DATA PROVIDED section start
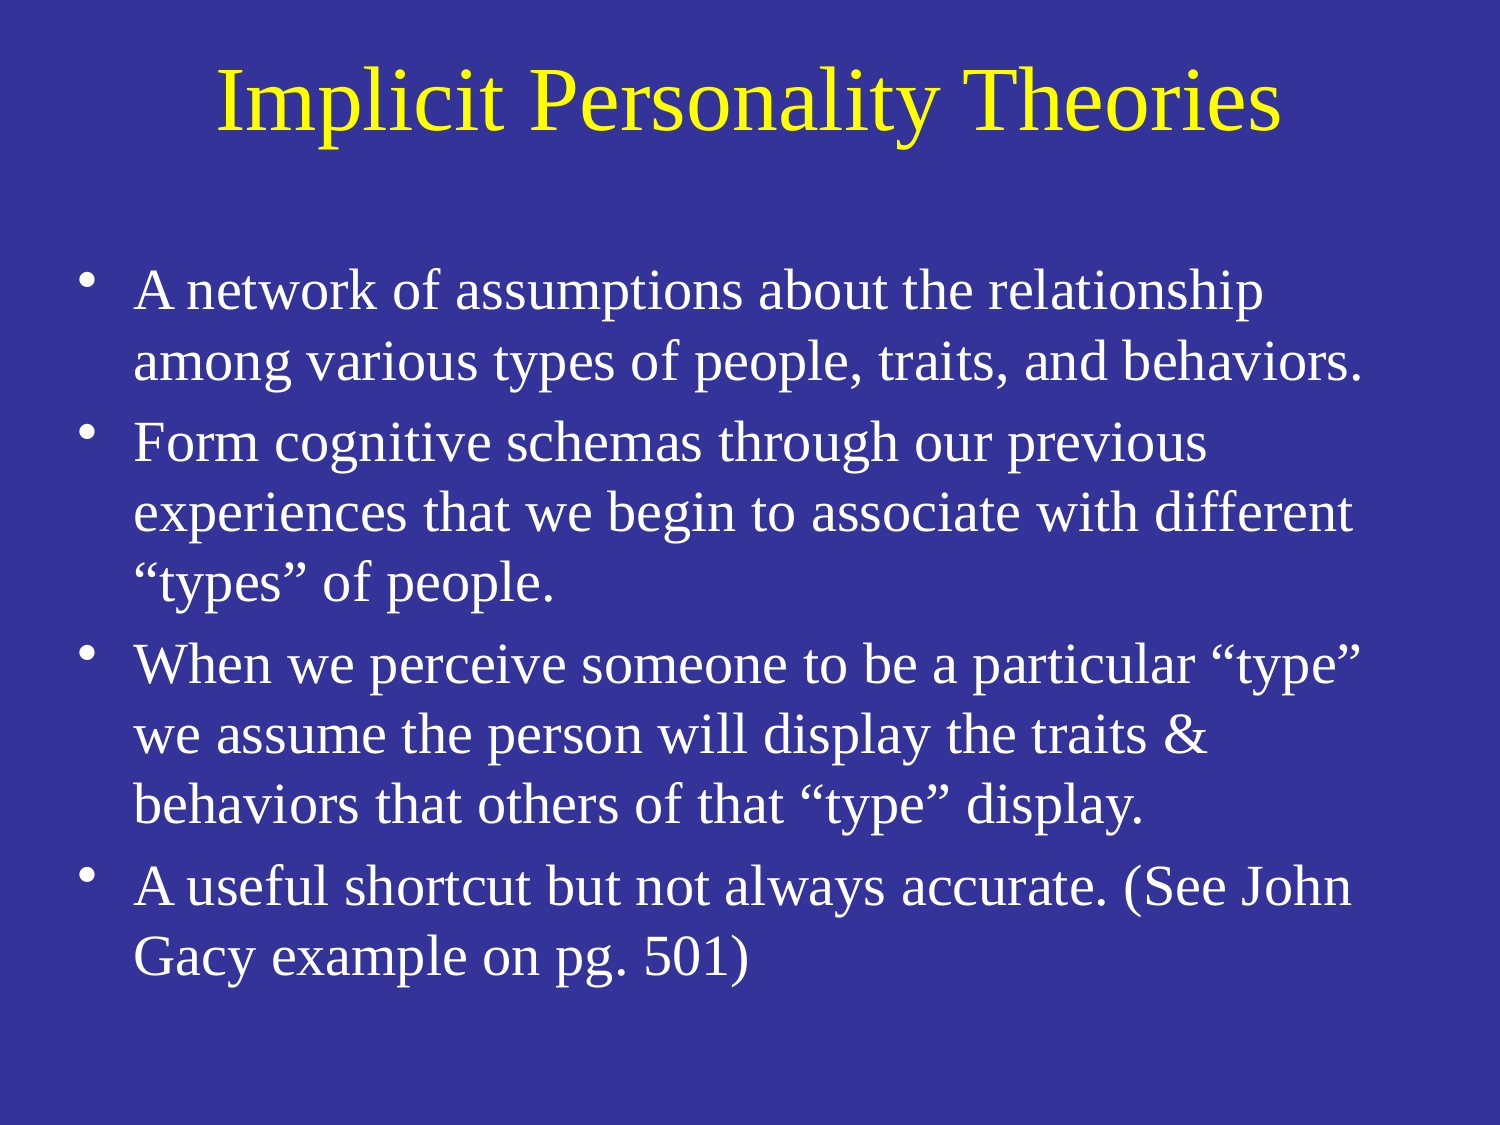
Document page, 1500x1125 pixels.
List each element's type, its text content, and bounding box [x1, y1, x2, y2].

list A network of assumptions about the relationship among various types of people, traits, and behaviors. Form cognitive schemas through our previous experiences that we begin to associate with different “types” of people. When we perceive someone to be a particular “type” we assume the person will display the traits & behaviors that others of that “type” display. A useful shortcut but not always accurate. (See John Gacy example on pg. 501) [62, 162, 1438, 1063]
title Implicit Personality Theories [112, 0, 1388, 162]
DATA PROVIDED section end
DATA PROVIDED section start
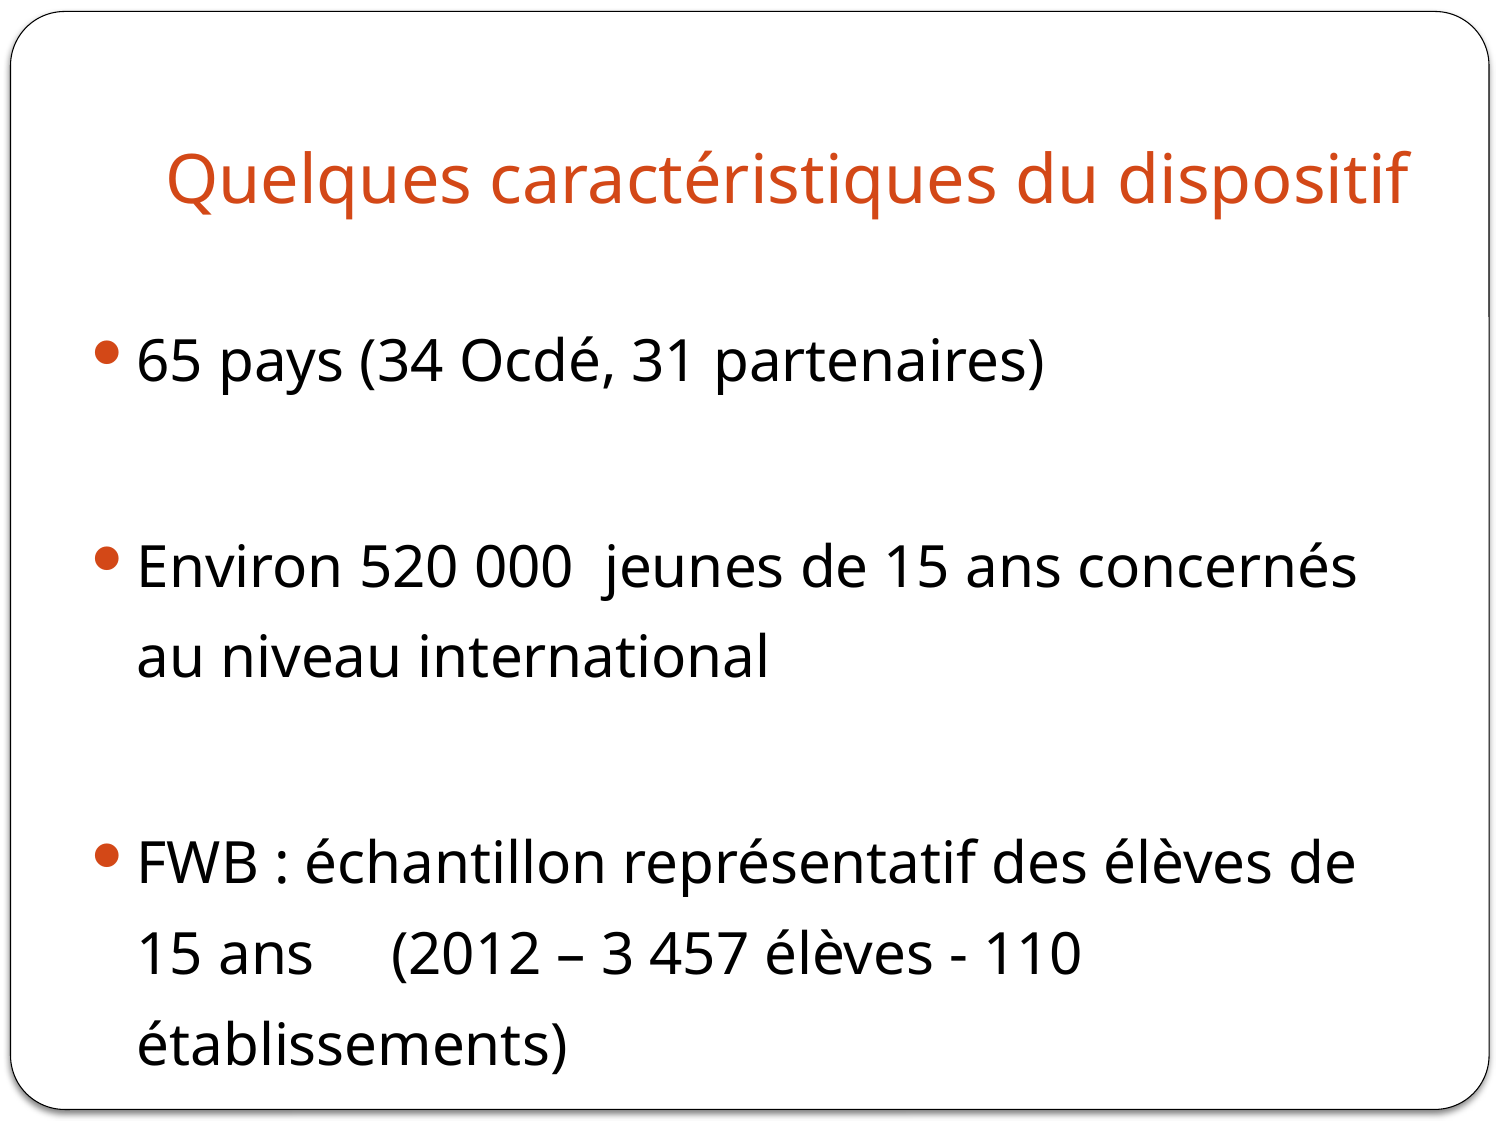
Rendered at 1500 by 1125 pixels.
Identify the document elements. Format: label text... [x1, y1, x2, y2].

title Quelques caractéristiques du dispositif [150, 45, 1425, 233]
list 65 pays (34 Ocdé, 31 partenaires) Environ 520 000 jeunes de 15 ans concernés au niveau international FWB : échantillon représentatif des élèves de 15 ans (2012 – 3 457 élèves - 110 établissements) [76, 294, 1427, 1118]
DATA PROVIDED section end
DATA PROVIDED section start
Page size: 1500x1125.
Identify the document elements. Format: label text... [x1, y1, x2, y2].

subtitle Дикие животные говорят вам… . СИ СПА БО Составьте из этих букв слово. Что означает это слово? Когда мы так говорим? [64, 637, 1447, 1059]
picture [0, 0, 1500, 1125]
DATA PROVIDED section end
- PROBLEM STATEMENT:
Show all lines from the data above in which the word "pixels" appears.

- RESPONSE TO THE TASK:
Document page, 1500x1125 pixels.
Rendered at 1500 by 1125 pixels.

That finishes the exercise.